[Opening Recorded information section]

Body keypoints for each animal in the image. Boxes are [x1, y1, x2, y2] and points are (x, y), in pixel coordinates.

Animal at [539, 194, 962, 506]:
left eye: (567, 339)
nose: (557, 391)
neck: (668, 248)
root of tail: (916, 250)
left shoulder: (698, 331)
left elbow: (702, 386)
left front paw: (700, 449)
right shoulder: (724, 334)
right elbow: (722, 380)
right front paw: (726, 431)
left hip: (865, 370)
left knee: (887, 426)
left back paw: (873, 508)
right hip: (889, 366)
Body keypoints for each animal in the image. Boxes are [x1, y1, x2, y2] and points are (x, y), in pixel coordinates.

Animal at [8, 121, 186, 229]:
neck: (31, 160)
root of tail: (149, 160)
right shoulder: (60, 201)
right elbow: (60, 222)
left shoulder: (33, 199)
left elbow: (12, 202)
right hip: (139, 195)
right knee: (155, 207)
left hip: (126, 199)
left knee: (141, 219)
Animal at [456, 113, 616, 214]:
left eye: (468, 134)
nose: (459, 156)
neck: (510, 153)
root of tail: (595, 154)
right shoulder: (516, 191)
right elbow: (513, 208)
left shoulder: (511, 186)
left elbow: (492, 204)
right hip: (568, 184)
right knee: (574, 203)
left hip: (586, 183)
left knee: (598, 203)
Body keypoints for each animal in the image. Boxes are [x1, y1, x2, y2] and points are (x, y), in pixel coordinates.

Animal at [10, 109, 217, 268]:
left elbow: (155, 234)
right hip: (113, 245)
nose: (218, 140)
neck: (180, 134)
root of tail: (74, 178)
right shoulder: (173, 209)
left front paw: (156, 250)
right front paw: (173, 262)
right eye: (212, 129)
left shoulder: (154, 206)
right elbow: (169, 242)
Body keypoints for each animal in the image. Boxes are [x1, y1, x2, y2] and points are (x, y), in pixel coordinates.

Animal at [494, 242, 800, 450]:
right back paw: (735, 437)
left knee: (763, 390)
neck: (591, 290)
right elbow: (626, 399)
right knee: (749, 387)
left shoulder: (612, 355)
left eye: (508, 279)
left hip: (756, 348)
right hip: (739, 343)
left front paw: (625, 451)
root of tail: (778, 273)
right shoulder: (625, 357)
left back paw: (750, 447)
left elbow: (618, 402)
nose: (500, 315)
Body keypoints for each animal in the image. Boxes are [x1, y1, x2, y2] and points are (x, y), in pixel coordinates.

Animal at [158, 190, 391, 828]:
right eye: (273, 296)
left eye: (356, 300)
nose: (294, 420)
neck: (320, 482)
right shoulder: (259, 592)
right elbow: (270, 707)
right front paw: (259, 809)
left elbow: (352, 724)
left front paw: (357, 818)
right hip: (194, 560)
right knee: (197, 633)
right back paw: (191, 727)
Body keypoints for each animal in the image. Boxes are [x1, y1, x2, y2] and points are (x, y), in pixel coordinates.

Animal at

[Closing Recorded information section]
[Opening Recorded information section]

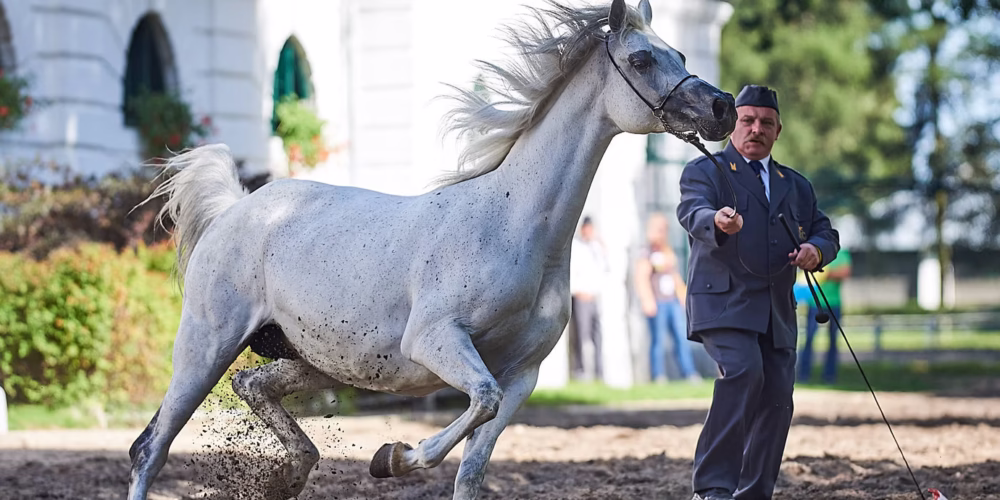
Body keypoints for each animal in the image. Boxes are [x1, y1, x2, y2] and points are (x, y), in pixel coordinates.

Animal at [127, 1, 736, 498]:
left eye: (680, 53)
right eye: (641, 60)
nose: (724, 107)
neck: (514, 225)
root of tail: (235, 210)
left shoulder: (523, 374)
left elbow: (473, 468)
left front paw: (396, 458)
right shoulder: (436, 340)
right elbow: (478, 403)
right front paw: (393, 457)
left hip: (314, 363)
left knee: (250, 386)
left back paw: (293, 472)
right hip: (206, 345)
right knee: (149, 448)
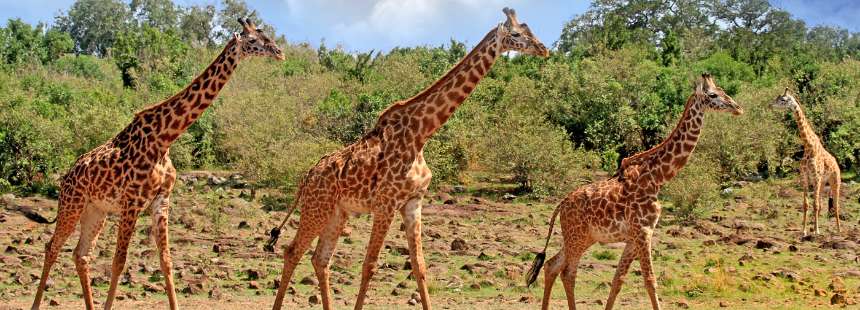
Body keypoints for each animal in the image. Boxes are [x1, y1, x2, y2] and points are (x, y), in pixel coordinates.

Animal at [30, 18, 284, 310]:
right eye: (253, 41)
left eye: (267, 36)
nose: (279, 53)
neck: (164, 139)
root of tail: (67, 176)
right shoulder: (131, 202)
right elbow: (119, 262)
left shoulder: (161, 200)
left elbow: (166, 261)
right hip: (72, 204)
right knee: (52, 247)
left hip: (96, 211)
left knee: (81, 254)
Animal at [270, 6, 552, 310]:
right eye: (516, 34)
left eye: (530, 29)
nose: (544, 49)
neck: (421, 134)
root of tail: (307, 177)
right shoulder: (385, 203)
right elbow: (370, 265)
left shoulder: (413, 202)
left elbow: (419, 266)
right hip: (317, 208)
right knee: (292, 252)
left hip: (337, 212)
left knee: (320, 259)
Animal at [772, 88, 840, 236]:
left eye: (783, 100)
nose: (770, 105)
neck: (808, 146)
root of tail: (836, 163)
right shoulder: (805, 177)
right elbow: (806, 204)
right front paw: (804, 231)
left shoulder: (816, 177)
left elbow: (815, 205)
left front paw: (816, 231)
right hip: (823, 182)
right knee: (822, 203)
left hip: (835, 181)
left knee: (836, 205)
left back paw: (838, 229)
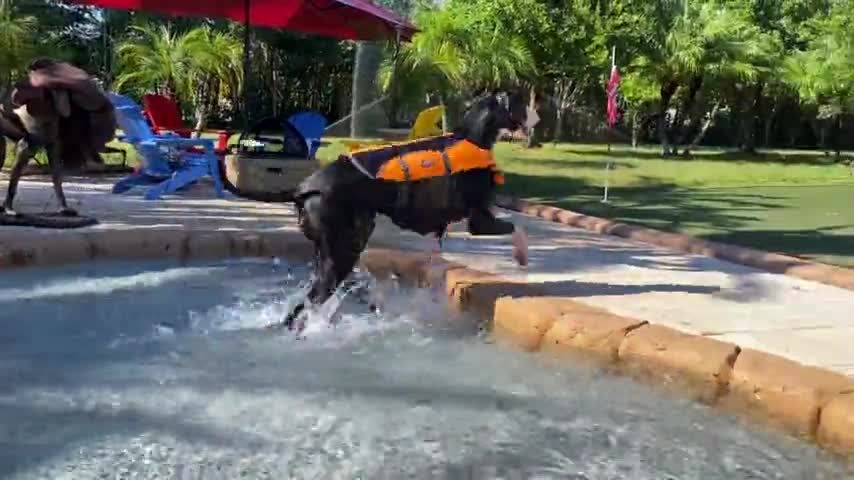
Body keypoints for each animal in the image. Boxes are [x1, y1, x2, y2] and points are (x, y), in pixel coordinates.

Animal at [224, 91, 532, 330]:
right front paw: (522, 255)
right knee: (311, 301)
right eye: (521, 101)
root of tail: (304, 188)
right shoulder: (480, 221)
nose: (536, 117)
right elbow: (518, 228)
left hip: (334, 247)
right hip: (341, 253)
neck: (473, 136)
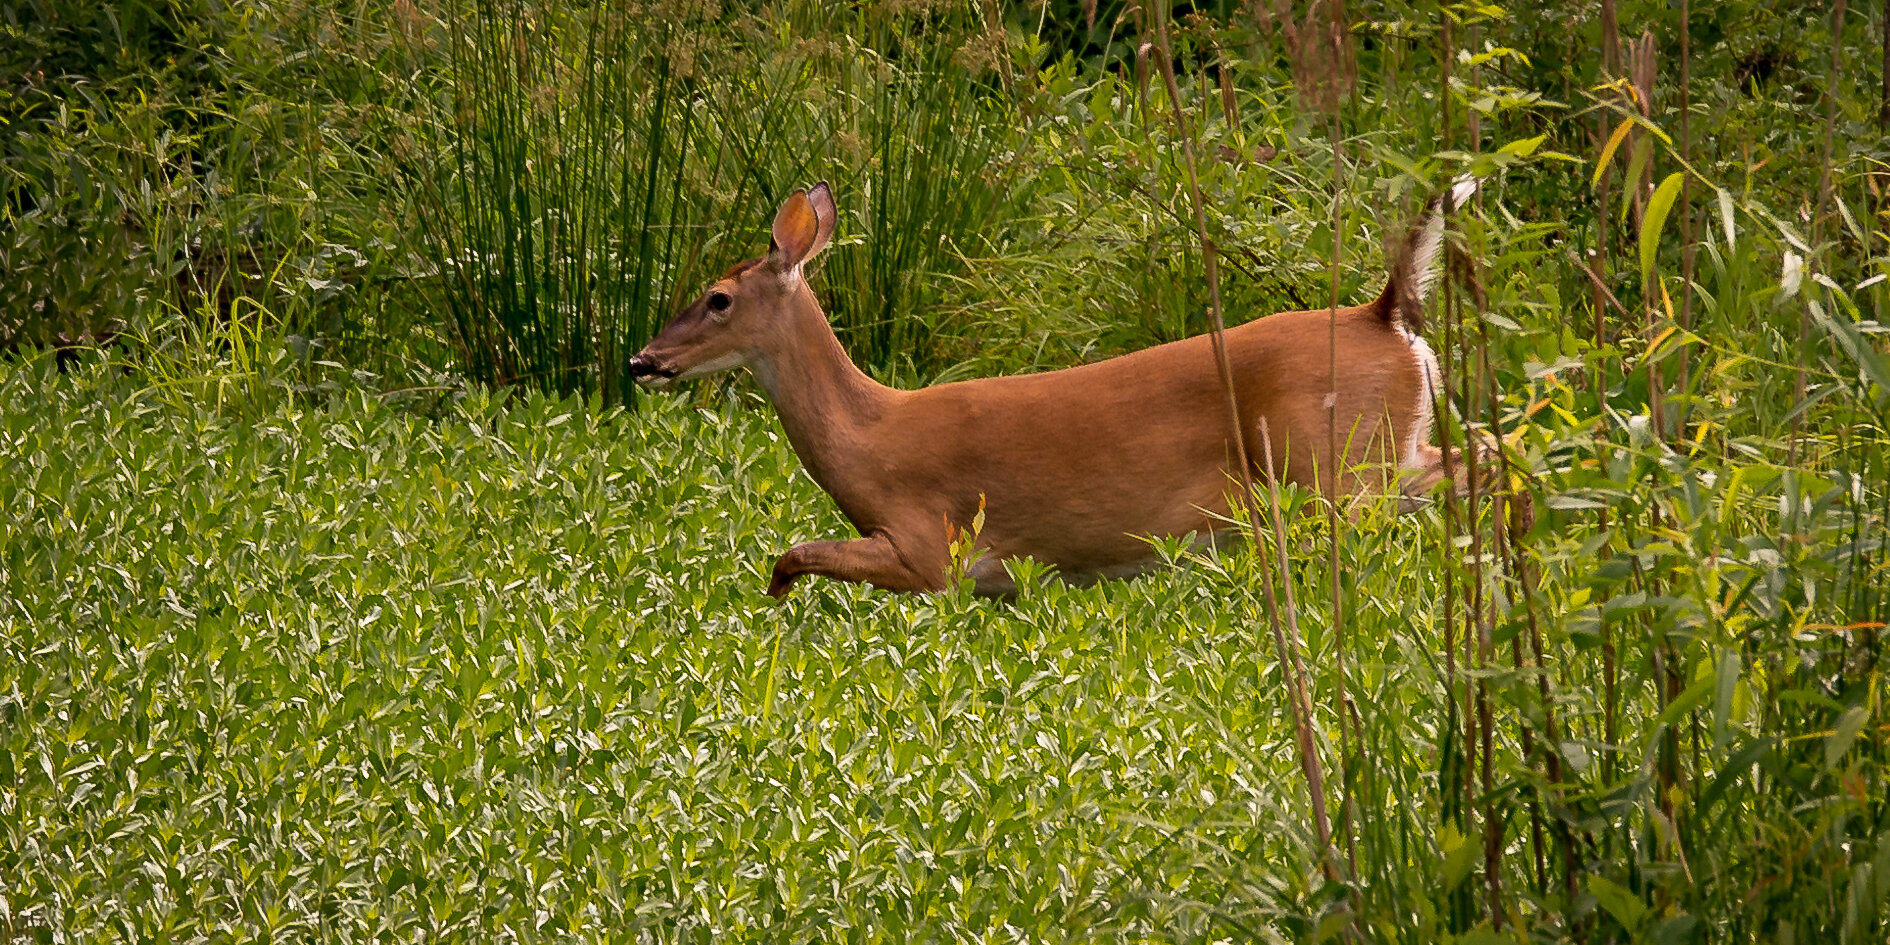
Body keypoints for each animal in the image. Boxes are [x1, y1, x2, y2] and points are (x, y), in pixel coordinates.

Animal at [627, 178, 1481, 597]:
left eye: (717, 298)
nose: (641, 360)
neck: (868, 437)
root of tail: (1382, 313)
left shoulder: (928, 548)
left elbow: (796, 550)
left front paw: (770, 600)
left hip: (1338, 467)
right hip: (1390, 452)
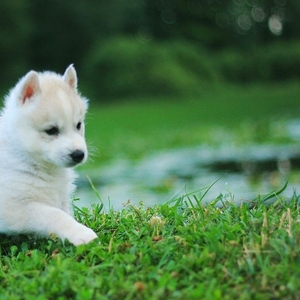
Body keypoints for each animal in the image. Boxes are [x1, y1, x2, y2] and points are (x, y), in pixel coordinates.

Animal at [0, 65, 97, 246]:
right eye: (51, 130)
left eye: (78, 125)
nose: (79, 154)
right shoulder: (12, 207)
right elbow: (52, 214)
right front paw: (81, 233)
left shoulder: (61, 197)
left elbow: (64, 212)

[Closing Recorded information section]

> [Brief]: All lines in the data above from the one with "right eye: (212, 129)" through the one with "right knee: (749, 387)" must be repeated exactly, and no others.

> [The completed task]:
right eye: (212, 129)
left shoulder: (154, 206)
right elbow: (169, 242)
Body keypoints for each animal in the image. Boxes are [x1, y1, x2, y2] and points are (x, y), in pixel coordinates.

Animal at [494, 242, 800, 450]:
right back paw: (735, 437)
left knee: (763, 390)
neck: (591, 290)
right elbow: (626, 399)
right knee: (749, 387)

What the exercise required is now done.